◆ WORK REQUEST: Without copying any picture, transcribe exactly the lines of the data below from the one containing "right shoulder: (298, 293)" through the one containing "right elbow: (249, 337)".

==== DATA FOR THE TASK ====

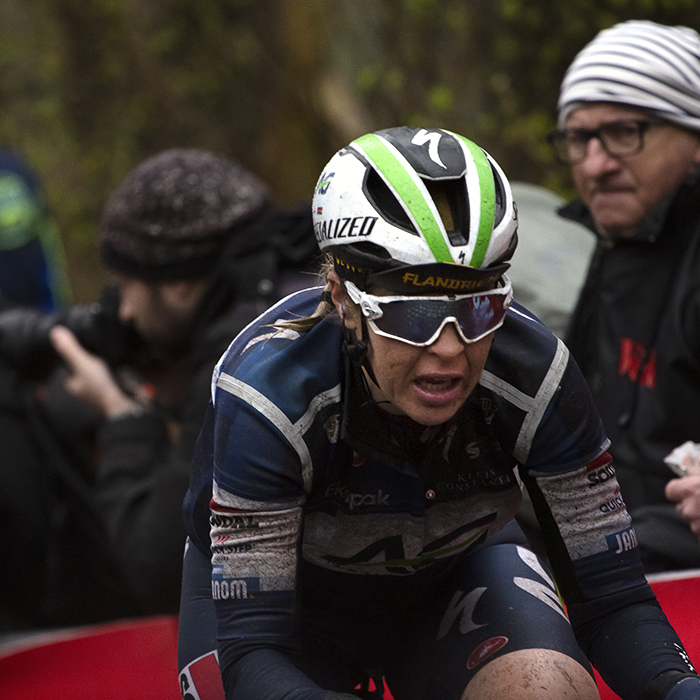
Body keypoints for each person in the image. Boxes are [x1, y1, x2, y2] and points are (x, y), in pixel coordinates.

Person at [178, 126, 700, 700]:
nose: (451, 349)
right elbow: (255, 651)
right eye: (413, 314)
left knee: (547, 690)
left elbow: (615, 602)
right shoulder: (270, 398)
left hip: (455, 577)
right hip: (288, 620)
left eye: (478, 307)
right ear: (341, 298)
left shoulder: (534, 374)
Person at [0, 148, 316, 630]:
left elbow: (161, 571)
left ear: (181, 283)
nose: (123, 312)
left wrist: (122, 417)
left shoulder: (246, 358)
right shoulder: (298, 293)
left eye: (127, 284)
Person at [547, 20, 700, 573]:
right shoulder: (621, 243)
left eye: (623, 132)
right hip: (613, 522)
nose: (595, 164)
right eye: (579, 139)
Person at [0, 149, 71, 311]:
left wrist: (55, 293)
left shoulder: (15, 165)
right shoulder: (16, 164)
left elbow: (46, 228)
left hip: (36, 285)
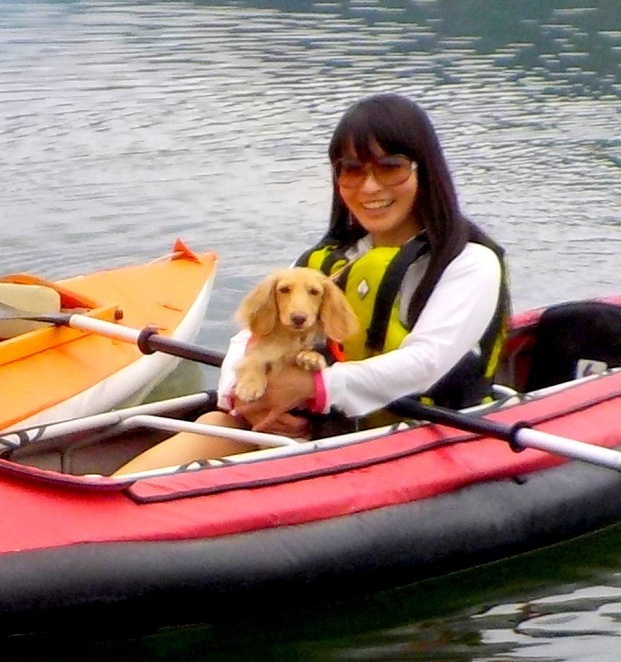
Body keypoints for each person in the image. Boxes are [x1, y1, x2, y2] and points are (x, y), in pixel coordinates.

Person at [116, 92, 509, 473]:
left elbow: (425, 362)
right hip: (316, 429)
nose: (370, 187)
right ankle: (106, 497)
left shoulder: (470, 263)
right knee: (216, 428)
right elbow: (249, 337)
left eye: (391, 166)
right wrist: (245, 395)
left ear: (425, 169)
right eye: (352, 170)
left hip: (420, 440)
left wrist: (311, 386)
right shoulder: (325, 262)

====

◆ RESPONSE TO THE EXERCISE:
right shoulder: (298, 293)
left eye: (127, 284)
Person at [547, 20, 700, 573]:
right shoulder: (621, 243)
left eye: (623, 132)
right hip: (613, 522)
nose: (595, 164)
right eye: (579, 139)
Person at [0, 149, 71, 311]:
left wrist: (55, 293)
left shoulder: (15, 165)
right shoulder: (16, 164)
left elbow: (46, 228)
left hip: (36, 285)
Body keypoints for each person in the image. Boxes are [x1, y1, x2, y2] and points are (x, y), in pixel coordinates.

Person at [116, 92, 509, 473]:
left elbow: (425, 362)
right hip: (316, 429)
nose: (370, 187)
right ankle: (106, 497)
left shoulder: (470, 263)
right knee: (216, 428)
right elbow: (249, 337)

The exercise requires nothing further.